Many Muslim students in the sciences, tech, engineering and math (Stem) see Ahmed’s case as just one example of assumptions Muslim students and scientists must fight.
“Ahmed has proven he is a really capable Muslim engineer,” Thariq Shihipar, a 24-year-old graduate student at the MIT Media Lab, said.
“The more of us that are visible, that will give us the ability to narrate how people see us. We could change people’s minds.”
Religion is the main challenge that faces Muslim scientists who are encountering discrimination on a daily basis.
“There seems to be this shadow that exists, you just can’t seem to escape.
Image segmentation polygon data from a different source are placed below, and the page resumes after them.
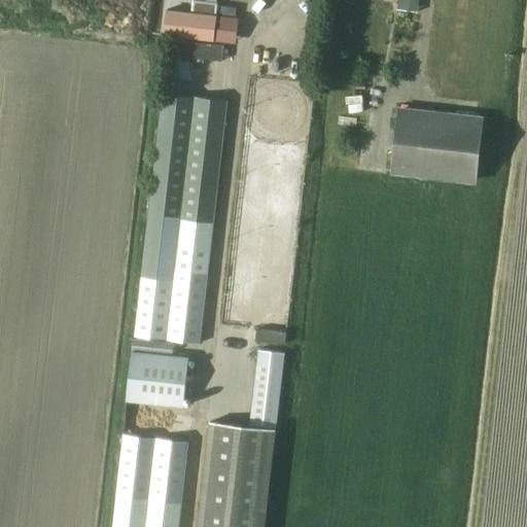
[(166,10),(164,35),(213,41),(216,15),(166,10)]
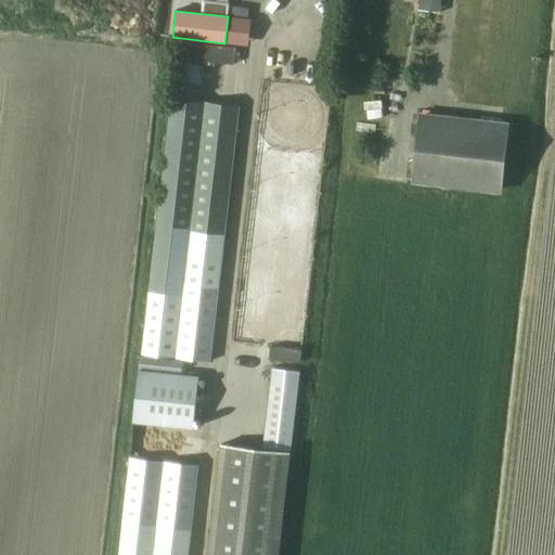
[(183,64),(181,81),(194,82),(195,66),(183,64)]
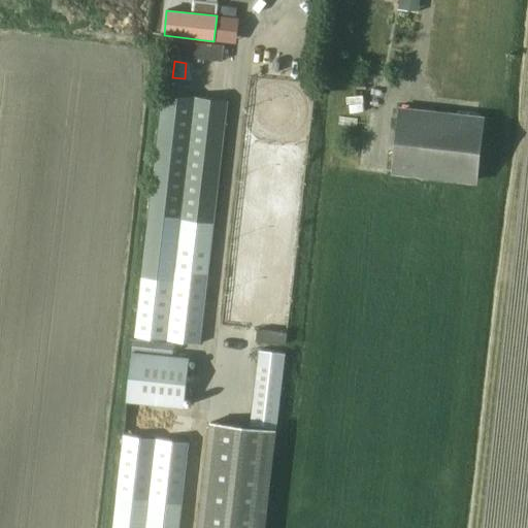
[(136,336),(199,343),(227,100),(163,93),(136,336)]
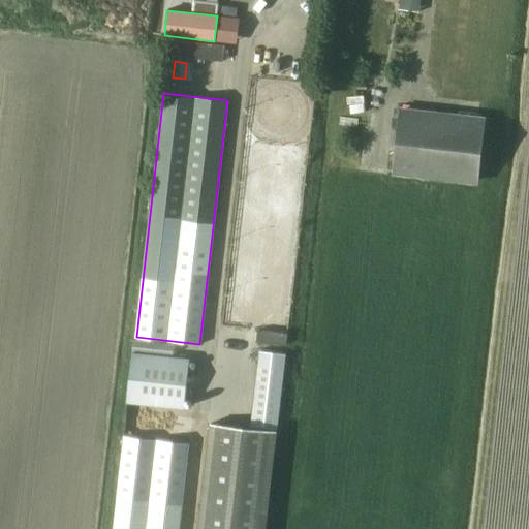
[(395,172),(478,181),(486,118),(402,109),(395,172)]
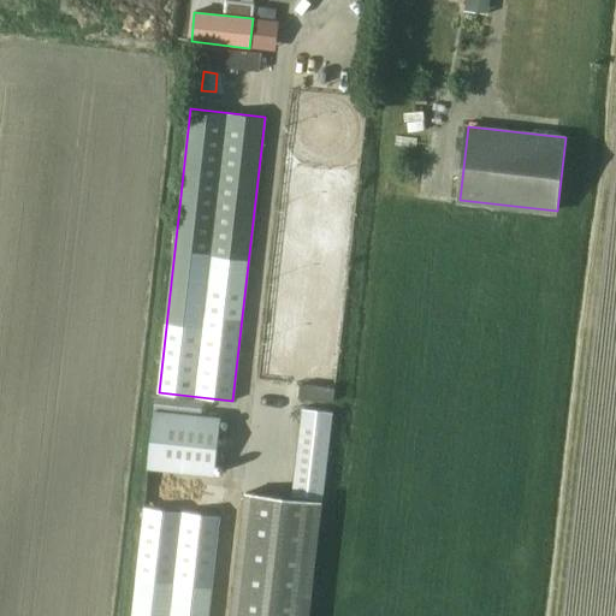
[(335,402),(336,388),(300,384),(298,398),(335,402)]
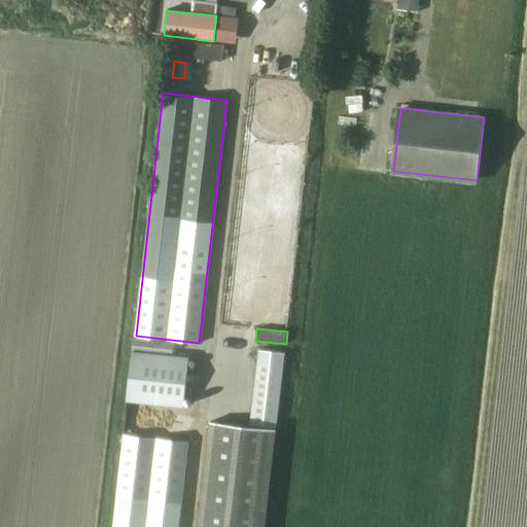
[(132,348),(173,353),(174,344),(133,339),(132,348)]
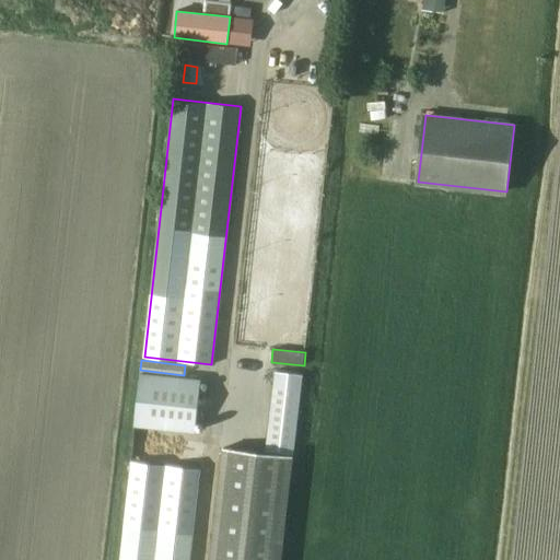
[(195,432),(199,396),(200,380),(140,373),(133,426),(195,432)]
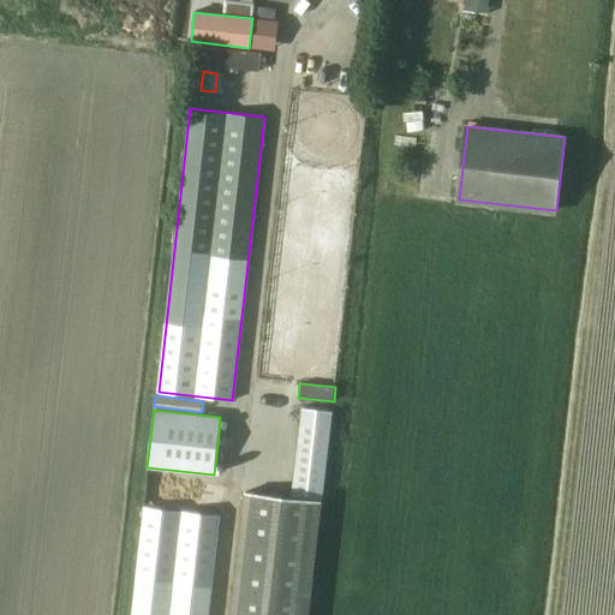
[(245,491),(231,614),(308,614),(321,500),(245,491)]
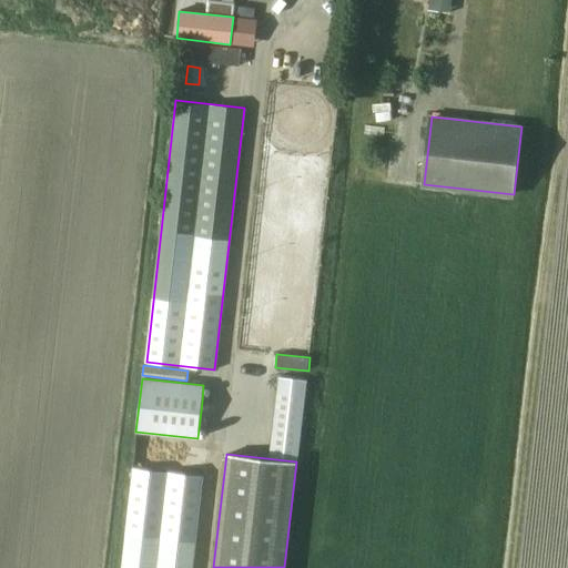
[(133,468),(121,567),(191,567),(201,476),(133,468)]
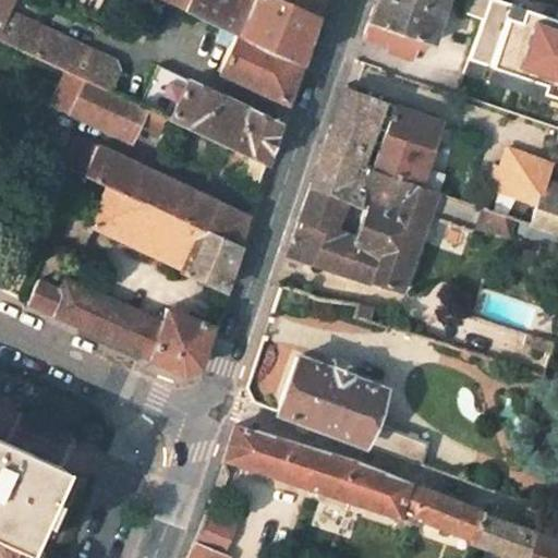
[(109,89),(121,62),(5,9),(9,0),(0,0),(0,38),(85,77),(109,89)]
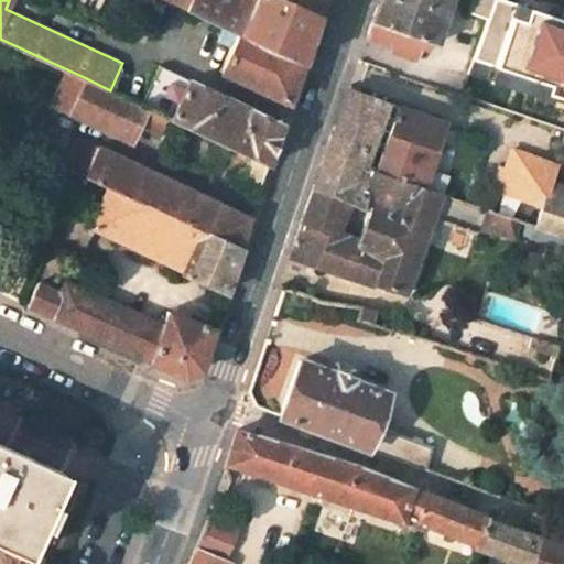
[(166,0),(240,33),(302,62),(316,18),(280,0),(258,0),(258,1),(256,0),(166,0)]
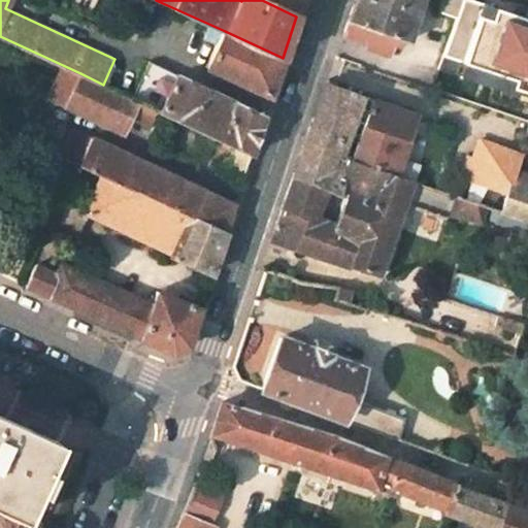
[(262,0),(296,17),(299,5),(301,0),(262,0)]
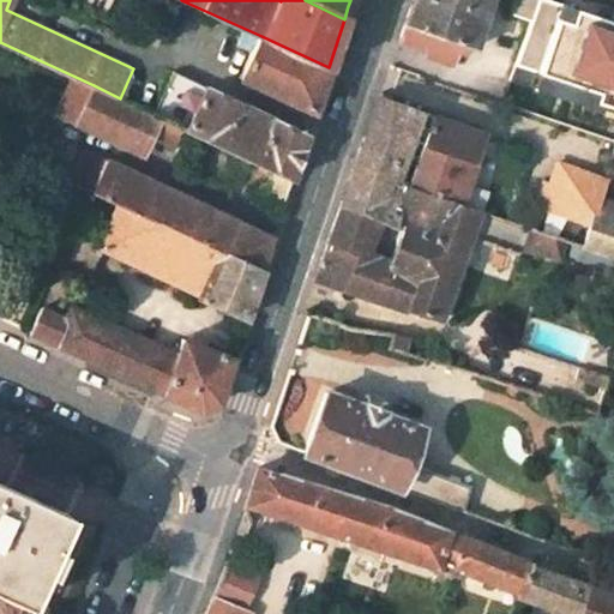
[(413,0),(397,46),(425,54),(423,58),(455,68),(462,47),(476,53),(493,0),(413,0)]
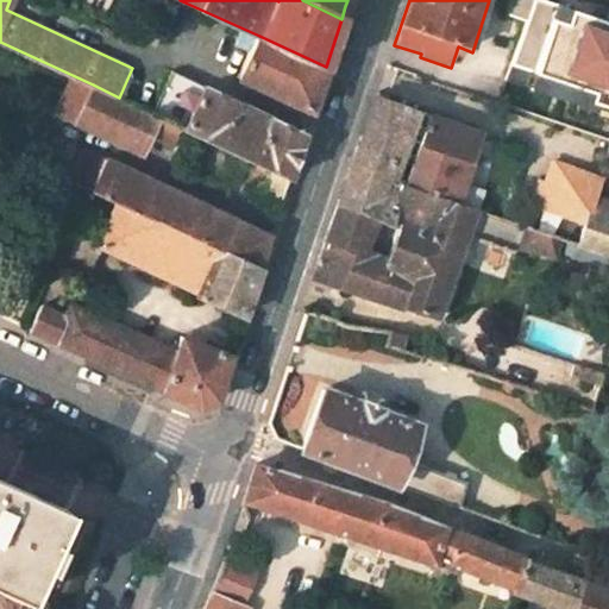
[(608,100),(608,27),(577,20),(579,11),(534,0),(507,0),(503,17),(519,22),(506,75),(608,100)]
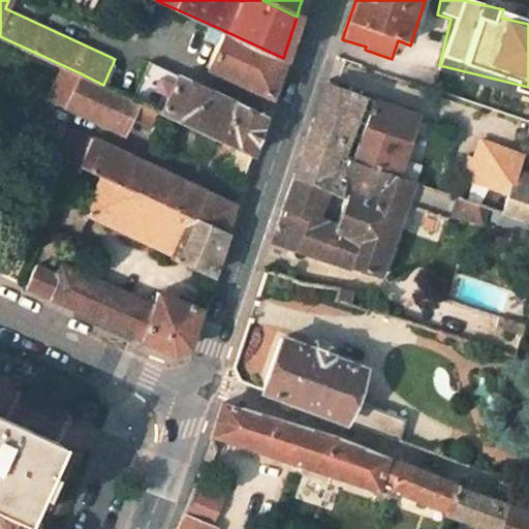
[(225,31),(209,66),(271,95),(283,58),(225,31)]
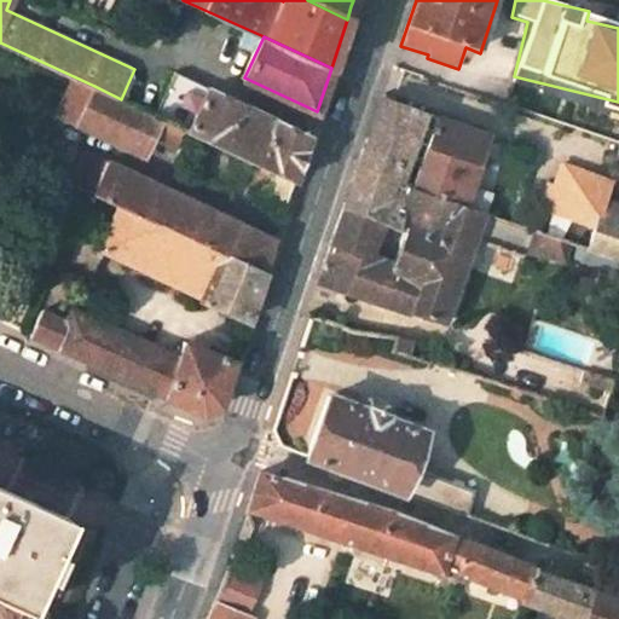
[(310,132),(174,71),(152,114),(185,128),(262,165),(272,168),(294,179),(310,132)]
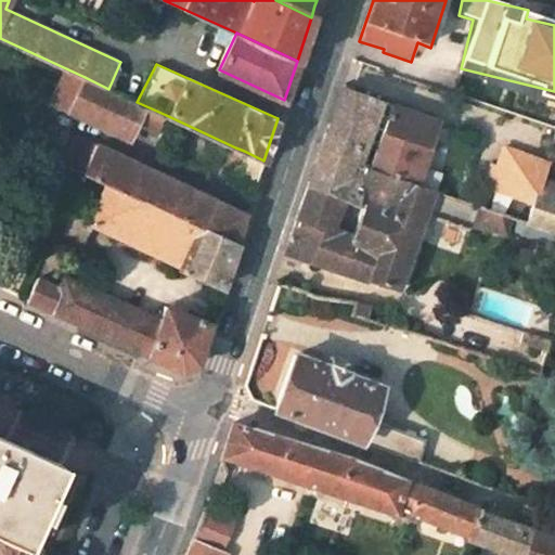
[(85,77),(72,110),(130,136),(138,119),(159,129),(166,115),(137,102),(108,89),(85,77)]
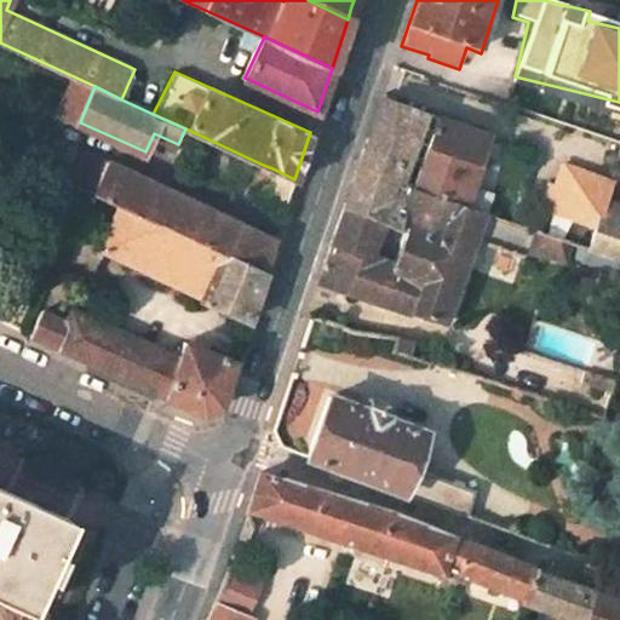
[(396,227),(412,188),(408,187),(423,145),(418,143),(428,115),(383,98),(343,211),(377,223),(396,230),(396,227)]
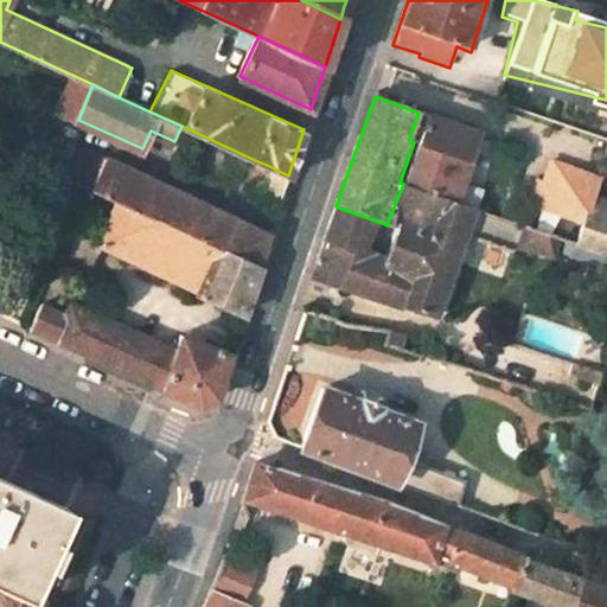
[(457,204),(481,134),(432,116),(407,186),(457,204)]
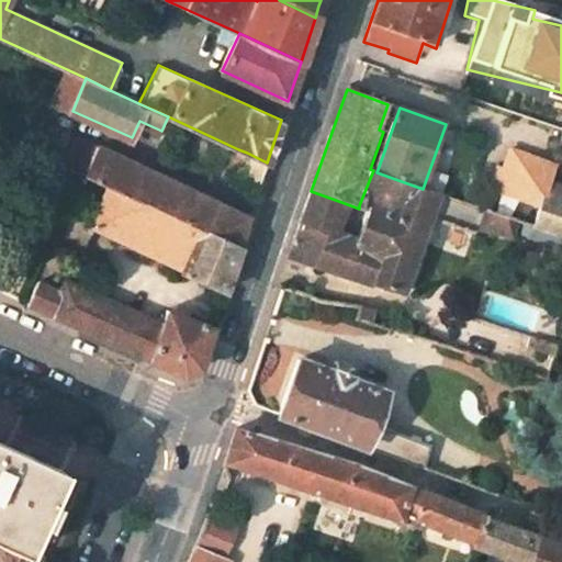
[(249,216),(52,124),(38,154),(83,176),(201,229),(239,247),(249,216)]
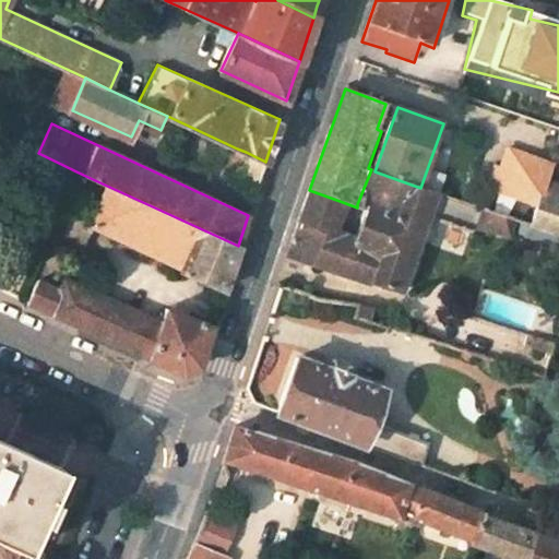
[(228,168),(238,173),(239,168),(246,152),(237,149),(228,168)]
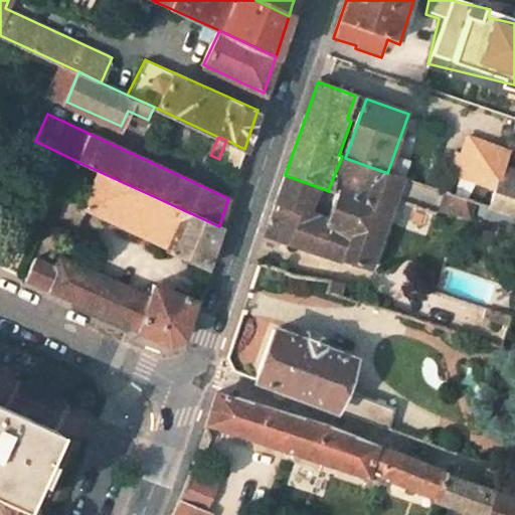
[(508,176),(514,154),(514,151),(475,137),(460,182),(502,197),(508,176)]
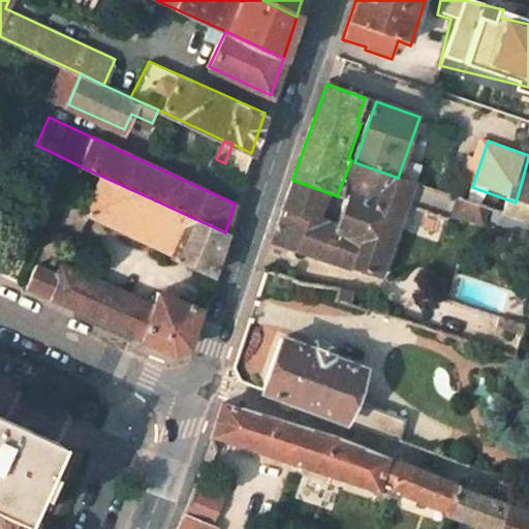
[(232,144),(226,159),(246,168),(251,153),(232,144)]
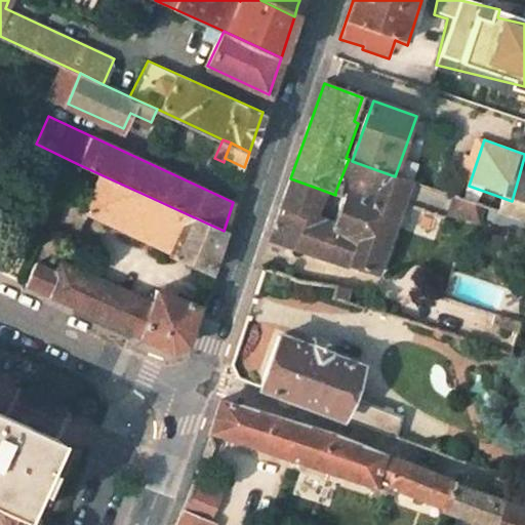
[(346,195),(334,229),(309,219),(319,189),(290,178),(269,239),(376,276),(402,199),(408,184),(408,180),(395,176),(352,161),(349,159),(335,192),(346,195)]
You can try to live underneath it and you can try to do what you want to do underneath it,” said Rashied Amini, an Iranian American.
“I’m a NASA JPL systems engineer, a physics PhD student, and founded a company in scientific romantic decision analysis. I don’t know if I’d be doing any of these things if I had to deal with the same level of intolerance that Ahmed went through.
“I was very lucky in that I got a lot of support from my teachers back in high school –but I still encountered racism along the way, even from the very mentors that helped me.”
Bigotry faced by Ahmed reminded many Stem Muslim students and scientists of discrimination they have faced for pursuing the scientific field.
“Let’s face it, Mohammad – you aren’t bright enough,” Mohammad Ali was told. He now has three degrees from Stanford and works as a corporate lawyer doing capital markets/securities work for investment banks and tech companies.
The 27-year-old Muslim recounted how his high school taunted him after asking to transfer into advanced honors and AP classes.
“If I had taken [their] advice to heart that I’m not bright enough, I can’t imagine that I would have had a successful career 10 years down the road,” Ali said.
Another student, Abubakar Abid, who is pursuing his master’s degree in electrical engineering at MIT, recalled when his Pakistani parents warned him against taking any nuclear science courses, to avoid suspicion.
“These are obstacles other kids don’t have to worry about,” said Abid, 22.
Abid and Magzoub are among Stem Muslim students who have encouraged Ahmed and other young Muslims to pursue scientific field and defy challenges.
“Muslims in America traditionally haven’t been a part of shaping the social fabric through media or politics because we don’t have the infrastructure,” said Abid.
“But one way we can make an impact is through social entrepreneurship and leaving a cultural footprint.”
Citing discrimination against Stem Muslim students and scientists, many Muslim students decided not to pursue the scientific field.
“I am currently a sophomore doing Chemical Engineering, but I really wanted to switch to Aerospace Engineering, yet my parents claim that I won’t be able to do anything with my degree since I am a Muslim girl and I wear a scarf. Is this true?” Zahra Khan, a 31-year-old aerospace engineer at MIT who advises aspiring young female engineers at EngineerGirl.org, said.